I write about killers and psychopaths, many of whom lack the capacity to fall in love. So, what does that leave? Insta-lust? Insta-obsession? Definitely. But more than that…my psychopathic characters and their counterparts stay together for the same reason the relationship between you—my readers—and I works.


Expectation.


When you’re a romance author just starting out, people tell you to find your niche market, find your readers, and give them what they expect from you over and over again in different ways. My obligation to you as my readers is to give you all the things you’ve come to expect from my books (snark, angst, high-heat, insta-love or something like it, a little bit of a mystery, and an HEA) It’s like a contract we’ve sort of entered into, and if I violate that contract, I could lose a reader.


My characters’ relationships are, at their core, contracts. My characters have to find other ways of establishing trust that goes beyond the whole ‘the heart wants what the heart wants’ concept. I firmly believe that the difference between relationships that work and relationships that don’t firmly falls on whether all parties are honest about what they need and what they are capable of giving from the beginning.
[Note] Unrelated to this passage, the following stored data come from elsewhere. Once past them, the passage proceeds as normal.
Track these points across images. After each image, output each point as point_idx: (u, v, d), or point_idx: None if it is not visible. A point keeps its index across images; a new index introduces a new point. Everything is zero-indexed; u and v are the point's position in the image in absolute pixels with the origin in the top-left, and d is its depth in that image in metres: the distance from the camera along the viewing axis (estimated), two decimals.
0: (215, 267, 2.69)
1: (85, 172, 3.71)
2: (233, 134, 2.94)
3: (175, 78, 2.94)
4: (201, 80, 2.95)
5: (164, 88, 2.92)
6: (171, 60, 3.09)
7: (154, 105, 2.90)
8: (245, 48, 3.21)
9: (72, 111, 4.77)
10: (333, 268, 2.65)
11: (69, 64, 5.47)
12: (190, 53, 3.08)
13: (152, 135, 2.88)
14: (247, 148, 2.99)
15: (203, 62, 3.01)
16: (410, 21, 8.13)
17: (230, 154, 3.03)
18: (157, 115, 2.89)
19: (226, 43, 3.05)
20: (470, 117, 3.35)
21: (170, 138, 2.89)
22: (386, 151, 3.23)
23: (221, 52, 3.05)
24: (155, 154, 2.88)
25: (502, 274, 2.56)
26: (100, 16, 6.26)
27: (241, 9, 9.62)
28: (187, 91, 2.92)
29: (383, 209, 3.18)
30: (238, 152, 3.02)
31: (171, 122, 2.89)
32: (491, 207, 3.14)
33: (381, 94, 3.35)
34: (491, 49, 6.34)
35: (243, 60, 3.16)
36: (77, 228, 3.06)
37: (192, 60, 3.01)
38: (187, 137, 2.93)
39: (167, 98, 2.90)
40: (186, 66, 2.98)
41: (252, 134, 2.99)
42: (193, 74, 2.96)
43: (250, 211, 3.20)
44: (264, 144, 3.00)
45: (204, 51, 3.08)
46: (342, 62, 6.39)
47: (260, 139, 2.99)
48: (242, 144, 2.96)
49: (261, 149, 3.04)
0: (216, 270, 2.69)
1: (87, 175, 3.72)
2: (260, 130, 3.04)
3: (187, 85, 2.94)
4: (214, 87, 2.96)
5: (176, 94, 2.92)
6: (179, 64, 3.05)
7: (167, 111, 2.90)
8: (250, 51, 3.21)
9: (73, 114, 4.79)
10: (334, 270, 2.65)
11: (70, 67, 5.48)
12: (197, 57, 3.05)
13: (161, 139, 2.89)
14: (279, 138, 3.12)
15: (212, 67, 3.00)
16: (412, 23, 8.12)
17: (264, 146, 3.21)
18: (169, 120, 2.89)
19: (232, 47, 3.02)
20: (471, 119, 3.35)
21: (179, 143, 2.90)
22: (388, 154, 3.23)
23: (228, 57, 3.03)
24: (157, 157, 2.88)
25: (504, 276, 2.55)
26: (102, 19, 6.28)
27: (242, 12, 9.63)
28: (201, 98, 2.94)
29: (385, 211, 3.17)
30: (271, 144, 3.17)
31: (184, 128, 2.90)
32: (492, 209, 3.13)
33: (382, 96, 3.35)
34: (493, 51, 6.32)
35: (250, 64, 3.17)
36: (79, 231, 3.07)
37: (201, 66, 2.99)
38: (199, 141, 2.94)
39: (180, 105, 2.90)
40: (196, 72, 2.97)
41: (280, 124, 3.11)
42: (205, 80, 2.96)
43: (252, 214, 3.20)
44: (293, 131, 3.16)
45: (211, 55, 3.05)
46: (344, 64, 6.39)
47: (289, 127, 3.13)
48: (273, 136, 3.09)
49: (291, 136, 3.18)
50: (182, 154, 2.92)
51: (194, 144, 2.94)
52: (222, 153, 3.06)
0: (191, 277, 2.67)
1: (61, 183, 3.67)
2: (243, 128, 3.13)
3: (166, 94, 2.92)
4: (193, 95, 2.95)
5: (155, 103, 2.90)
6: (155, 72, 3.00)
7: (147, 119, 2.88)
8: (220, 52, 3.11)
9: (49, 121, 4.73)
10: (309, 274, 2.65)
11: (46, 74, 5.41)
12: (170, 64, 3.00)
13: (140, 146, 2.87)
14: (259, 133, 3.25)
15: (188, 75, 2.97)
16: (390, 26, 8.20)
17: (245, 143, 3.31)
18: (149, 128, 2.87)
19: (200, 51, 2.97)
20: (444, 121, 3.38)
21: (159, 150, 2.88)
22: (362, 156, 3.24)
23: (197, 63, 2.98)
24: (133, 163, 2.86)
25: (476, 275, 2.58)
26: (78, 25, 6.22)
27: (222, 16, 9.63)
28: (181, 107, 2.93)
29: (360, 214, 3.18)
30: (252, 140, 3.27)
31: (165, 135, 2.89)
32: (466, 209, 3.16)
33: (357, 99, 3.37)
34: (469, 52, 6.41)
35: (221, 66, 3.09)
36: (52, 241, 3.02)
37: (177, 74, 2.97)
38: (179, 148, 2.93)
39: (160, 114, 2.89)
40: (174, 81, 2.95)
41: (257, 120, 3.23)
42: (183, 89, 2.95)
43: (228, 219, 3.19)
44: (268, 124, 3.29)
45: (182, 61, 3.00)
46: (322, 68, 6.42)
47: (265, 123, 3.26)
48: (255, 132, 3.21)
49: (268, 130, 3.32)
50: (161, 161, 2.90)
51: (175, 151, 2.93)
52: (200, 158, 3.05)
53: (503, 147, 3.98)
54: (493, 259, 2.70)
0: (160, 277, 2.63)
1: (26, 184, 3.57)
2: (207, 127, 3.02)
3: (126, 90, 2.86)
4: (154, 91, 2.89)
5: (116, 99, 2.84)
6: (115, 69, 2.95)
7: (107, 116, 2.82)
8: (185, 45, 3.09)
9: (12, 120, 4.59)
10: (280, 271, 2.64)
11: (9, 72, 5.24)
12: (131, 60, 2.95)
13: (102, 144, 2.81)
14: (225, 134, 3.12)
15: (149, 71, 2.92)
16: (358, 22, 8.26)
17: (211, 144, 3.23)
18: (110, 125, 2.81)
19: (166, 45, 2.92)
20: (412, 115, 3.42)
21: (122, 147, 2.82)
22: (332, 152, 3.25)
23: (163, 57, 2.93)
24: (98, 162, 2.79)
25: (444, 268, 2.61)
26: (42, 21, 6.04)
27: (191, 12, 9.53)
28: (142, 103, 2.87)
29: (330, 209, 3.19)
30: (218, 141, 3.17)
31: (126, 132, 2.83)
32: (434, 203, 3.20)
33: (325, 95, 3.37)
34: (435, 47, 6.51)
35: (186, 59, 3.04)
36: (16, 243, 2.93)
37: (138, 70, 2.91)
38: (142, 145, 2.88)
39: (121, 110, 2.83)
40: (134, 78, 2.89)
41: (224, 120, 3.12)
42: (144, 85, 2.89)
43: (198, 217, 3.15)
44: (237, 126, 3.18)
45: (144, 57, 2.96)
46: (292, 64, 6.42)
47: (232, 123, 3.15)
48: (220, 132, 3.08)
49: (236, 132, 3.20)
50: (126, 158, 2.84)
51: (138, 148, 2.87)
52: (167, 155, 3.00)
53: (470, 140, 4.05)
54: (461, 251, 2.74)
I think, in a way, it’s like an arranged marriage or a contract within the BDSM community. For Adam and Noah from my Unhinged Series, Adam is completely honest with Noah. He tells him he’s not capable of love. He’s not capable of sweeping romantic gestures or understanding Noah’s pain. Knowing this, Noah agrees to get involved with Adam anyway. Why? Because Noah has been horribly abused and what Adam can provide him is the one thing he’s never had.


Protection.


Adam would and has literally killed for Noah. When he tells Noah he will literally gut somebody if they so much as muss Noah’s hair, he believes him because he knows what Adam is capable of. And Adam doesn’t judge Noah for his daddy issues or his panic attacks. He is there for him when he falls apart, even if he doesn’t quite know what he’s doing. What does Adam get? Noah’s undivided attention, his subservience in the bedroom, his companionship and the agreement that he takes priority over every other person in Noah’s life. That’s the contract they’ve agreed to. Noah loves Adam and Adam protects Noah. Plus, they have a smoking hot D/s sex life that works for both of them.


The same can be said for August and Lucas. August is instantly obsessed with Lucas and, even though he has no idea what he’s doing, he understands that, in order to keep him, there are certain psychosocial needs he cannot ignore. He sets about learning everything he can about relationships and agrees to a lifetime of meeting those expectations. Lucas is fragile and has an ability that would cripple many people. He needs August’s stability, his brutal honesty, and his calm in the face of a crisis. That’s their contract.


But it’s not just my Necessary Evils Series; it’s all my books. With some relationships, it’s more obvious. In Intoxicating, Wyatt needed a Daddy and Linc needed to regain some semblance of control after the war had wrecked him. With other books, like Infuriating, the contract is more subtle. But truthfully, it’s in every book and every relationship, romantic or otherwise.


Nobody wants to think of relationships in those terms. Contracts. Agreements. It all sounds very technical and not at all swoon-worthy. But relationships fall apart when one or more parties misrepresent themselves or don’t honor the contract they agreed to when the relationship began. That can be friendship, marriage, parents. Any relationship can be irreparably harmed when people aren’t honest. This is why it doesn’t pay to try to pretend you’re somebody you’re not to try to force a bond with another person.


All this to say, are my books insta-love? Not always. But they are all about two people agreeing to be together under a specific set of circumstances and then showing up for the other person every time, without fail. Because, in the end, that’s all any of us want. Somebody who shows up when shit goes sideways. Right?